Please copy each line in the records below that contains the string "want".

Record extracts:
┄┄┄┄┄┄┄┄┄┄
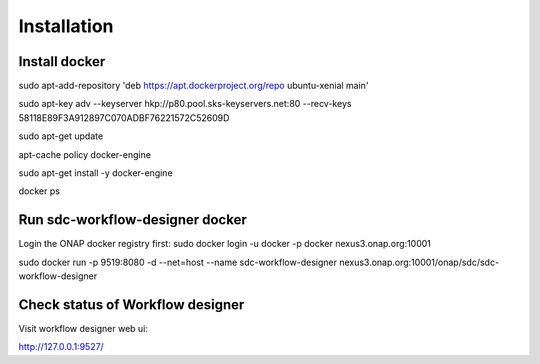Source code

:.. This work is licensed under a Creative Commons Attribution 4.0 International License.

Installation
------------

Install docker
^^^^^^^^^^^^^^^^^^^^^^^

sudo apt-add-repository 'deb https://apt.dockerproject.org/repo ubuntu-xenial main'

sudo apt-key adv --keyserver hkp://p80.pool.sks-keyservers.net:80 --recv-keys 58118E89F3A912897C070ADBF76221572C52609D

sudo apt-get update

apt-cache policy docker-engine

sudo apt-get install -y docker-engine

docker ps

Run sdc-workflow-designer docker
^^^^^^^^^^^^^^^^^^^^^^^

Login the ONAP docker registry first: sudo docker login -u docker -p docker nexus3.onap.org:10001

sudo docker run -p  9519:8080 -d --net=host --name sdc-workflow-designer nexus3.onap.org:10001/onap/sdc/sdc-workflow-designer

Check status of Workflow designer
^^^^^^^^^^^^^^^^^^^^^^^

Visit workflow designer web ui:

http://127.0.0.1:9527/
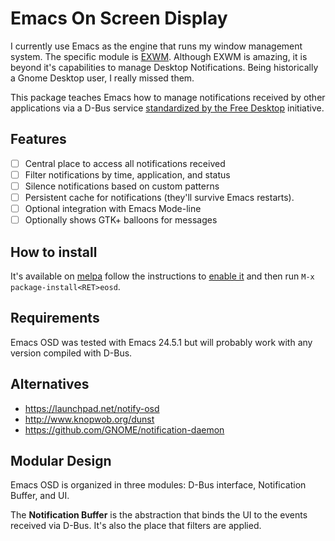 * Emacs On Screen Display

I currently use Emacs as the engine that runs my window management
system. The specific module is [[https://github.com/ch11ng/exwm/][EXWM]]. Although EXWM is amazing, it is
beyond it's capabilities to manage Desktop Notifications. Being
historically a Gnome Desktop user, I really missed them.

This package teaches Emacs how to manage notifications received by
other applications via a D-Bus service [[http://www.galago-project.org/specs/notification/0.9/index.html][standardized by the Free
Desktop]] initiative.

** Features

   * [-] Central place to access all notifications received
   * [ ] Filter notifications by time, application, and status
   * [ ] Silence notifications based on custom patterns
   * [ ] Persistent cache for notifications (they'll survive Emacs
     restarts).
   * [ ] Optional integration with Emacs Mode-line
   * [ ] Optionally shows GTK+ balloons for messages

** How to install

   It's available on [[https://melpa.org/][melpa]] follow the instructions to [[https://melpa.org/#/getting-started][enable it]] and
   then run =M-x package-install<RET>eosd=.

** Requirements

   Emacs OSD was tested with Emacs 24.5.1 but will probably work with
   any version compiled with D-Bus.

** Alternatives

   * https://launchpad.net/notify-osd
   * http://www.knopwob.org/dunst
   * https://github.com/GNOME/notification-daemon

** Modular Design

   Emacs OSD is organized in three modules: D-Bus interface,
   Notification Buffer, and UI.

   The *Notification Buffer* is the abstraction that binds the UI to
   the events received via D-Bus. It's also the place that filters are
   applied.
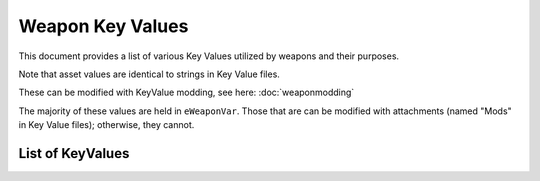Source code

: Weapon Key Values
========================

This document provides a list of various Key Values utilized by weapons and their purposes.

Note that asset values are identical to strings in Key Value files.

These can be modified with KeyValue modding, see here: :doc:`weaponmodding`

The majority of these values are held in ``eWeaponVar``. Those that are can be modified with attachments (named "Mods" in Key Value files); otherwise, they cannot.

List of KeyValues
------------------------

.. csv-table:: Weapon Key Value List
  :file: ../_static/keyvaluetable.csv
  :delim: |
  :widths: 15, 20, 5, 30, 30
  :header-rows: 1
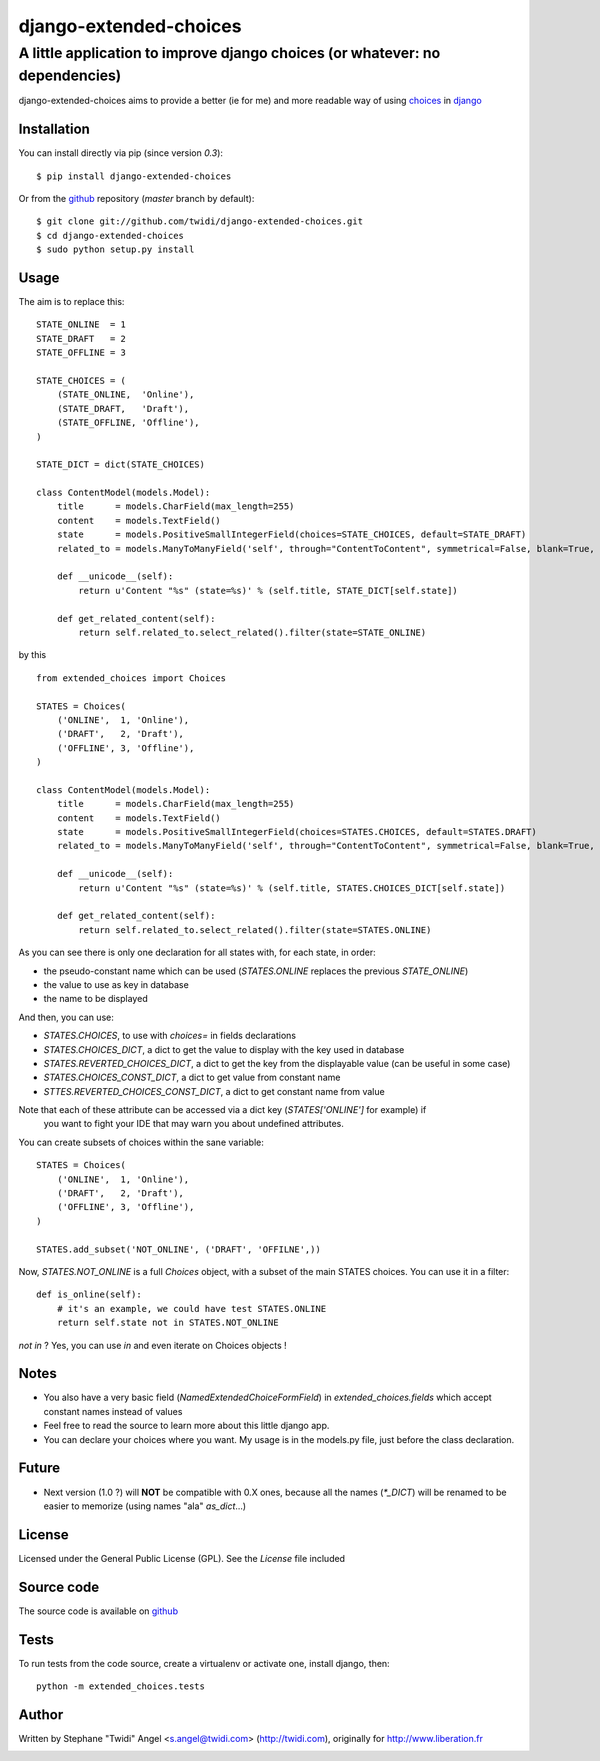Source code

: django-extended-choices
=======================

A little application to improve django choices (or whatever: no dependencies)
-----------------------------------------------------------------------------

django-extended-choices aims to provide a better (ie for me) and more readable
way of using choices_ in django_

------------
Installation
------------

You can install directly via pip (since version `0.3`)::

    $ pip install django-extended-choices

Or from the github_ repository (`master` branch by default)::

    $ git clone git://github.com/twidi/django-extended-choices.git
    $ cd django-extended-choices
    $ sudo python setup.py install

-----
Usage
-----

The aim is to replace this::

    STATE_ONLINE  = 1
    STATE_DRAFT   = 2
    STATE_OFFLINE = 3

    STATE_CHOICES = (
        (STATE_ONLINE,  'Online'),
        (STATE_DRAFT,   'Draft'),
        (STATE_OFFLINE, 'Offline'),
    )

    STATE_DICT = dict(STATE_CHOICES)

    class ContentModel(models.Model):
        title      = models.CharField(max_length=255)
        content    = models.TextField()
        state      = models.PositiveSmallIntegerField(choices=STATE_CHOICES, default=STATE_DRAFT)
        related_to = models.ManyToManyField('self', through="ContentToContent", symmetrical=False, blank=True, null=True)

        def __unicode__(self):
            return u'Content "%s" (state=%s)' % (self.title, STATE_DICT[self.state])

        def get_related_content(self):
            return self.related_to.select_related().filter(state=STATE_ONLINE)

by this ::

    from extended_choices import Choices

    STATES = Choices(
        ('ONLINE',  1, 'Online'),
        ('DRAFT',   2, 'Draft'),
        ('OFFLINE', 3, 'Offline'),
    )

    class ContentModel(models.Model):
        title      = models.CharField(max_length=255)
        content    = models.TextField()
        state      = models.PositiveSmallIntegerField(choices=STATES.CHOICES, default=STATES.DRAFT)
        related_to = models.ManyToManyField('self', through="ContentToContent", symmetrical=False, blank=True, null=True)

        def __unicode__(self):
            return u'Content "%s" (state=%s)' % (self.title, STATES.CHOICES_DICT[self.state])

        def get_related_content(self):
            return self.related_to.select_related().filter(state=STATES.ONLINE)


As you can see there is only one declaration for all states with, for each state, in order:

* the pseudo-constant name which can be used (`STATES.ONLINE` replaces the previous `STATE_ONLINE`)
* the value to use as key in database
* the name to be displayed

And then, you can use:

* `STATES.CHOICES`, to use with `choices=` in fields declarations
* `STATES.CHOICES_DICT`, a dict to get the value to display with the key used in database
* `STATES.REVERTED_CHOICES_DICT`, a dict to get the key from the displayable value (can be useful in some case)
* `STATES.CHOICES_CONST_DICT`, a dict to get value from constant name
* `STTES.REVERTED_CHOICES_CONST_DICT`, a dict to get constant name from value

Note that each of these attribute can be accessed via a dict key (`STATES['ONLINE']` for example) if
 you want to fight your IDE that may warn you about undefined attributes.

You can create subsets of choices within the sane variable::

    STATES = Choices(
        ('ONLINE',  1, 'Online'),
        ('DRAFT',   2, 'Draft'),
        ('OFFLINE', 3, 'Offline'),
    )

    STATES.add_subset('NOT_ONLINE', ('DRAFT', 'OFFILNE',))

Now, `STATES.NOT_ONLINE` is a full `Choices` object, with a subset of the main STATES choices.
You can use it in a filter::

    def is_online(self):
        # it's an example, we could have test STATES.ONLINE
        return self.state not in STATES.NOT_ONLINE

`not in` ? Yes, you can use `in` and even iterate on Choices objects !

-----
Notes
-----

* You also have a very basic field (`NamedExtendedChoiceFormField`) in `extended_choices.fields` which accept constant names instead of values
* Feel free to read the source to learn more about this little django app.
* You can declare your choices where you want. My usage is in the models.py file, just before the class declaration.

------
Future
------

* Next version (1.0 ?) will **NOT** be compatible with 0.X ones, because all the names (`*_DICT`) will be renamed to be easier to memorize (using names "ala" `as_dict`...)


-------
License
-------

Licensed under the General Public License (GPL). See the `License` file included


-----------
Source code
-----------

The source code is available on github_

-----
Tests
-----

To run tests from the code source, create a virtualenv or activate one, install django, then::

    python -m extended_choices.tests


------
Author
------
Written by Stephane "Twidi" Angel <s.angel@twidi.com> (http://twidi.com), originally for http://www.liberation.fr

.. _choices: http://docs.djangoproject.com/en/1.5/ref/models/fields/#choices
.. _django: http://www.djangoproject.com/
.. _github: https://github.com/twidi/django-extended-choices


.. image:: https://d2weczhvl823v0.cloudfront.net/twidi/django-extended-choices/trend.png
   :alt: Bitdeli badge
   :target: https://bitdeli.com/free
┄┄┄┄┄┄┄┄┄┄
Result:
 you want to fight your IDE that may warn you about undefined attributes.
* You can declare your choices where you want. My usage is in the models.py file, just before the class declaration.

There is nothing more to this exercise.